Source extract.

TL;DR: The phrase above.

A 3400 milliampere-hour lithium-ion battery is no match for a 1200 mAh, 48-cell NiCad pack. The former is likely [email protected] or 12.24 watt hours, and the latter is 69.12 watt hours. And could turn a 16-gauge wire into slag instantly as it's almost sixty volts and is able to dump all of that energy in a matter of seconds. The lithium battery would only make the wire red hot and then itself explode violently...but that's a different problem.

Watts are a measure of power, and watt-seconds (joules) a measure of work. That translates into what meaningful work/job/whatever a part can do, once inefficiencies are accounted for.

Interstellar basically has it right. It's quite cool, just a .. bit "OP" and too many resource types for my tastes :)

(look at any battery page on Wikipedia, or any info page about RTGs or deep space probes etc)

Watts = Volts(rms for AC) * Amps, if that helps, FYI.

One thing to note also is that batteries and capacitors exist in a spectrum between high-storage, and the ability to rapidly dump charge.

Data shown.
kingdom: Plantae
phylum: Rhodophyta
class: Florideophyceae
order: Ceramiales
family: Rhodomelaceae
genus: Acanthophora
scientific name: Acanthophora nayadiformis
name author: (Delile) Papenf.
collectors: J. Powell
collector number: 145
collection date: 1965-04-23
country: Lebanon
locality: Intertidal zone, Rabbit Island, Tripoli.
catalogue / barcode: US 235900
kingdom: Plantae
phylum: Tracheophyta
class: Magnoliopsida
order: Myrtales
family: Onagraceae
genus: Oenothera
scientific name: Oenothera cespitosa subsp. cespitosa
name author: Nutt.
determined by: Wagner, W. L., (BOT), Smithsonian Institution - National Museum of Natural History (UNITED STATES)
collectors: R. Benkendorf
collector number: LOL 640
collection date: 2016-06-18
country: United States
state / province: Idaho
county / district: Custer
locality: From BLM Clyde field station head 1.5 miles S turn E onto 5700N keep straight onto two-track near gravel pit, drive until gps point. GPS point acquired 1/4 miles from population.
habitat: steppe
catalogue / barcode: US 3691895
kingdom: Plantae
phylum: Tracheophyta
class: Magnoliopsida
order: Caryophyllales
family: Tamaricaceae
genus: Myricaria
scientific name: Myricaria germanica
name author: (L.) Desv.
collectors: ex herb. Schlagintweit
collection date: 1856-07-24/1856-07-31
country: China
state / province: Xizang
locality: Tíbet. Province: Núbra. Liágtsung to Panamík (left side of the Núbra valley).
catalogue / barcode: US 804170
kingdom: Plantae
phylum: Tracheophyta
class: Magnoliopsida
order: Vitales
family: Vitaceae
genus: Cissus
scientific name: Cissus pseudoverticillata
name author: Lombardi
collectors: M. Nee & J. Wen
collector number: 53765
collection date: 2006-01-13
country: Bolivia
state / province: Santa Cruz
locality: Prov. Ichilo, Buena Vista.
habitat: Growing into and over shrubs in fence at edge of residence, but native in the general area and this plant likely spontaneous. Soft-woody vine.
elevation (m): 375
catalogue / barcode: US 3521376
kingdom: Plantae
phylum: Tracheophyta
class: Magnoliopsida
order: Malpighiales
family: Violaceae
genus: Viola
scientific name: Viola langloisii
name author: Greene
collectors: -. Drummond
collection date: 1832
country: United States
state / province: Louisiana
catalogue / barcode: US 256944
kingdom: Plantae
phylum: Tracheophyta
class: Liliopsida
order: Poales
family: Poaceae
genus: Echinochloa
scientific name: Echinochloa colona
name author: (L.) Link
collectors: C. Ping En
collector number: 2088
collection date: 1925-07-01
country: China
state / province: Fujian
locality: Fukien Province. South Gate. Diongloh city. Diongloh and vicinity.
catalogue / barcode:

Things to do.
A. Reproduce the battery passage word for word. Begin at the words "A 3400 milliampere-hour" and stop after "are accounted for.".
B. List every source of information that the battery passage suggests consulting.
The entries are separate material from the battery passage.

Exercise solutions.
A.
A 3400 milliampere-hour lithium-ion battery is no match for a 1200 mAh, 48-cell NiCad pack. The former is likely [email protected] or 12.24 watt hours, and the latter is 69.12 watt hours. And could turn a 16-gauge wire into slag instantly as it's almost sixty volts and is able to dump all of that energy in a matter of seconds. The lithium battery would only make the wire red hot and then itself explode violently...but that's a different problem.

Watts are a measure of power, and watt-seconds (joules) a measure of work. That translates into what meaningful work/job/whatever a part can do, once inefficiencies are accounted for.

B.
- Any battery page on Wikipedia
- Any info page about RTGs
- Any info page about deep space probes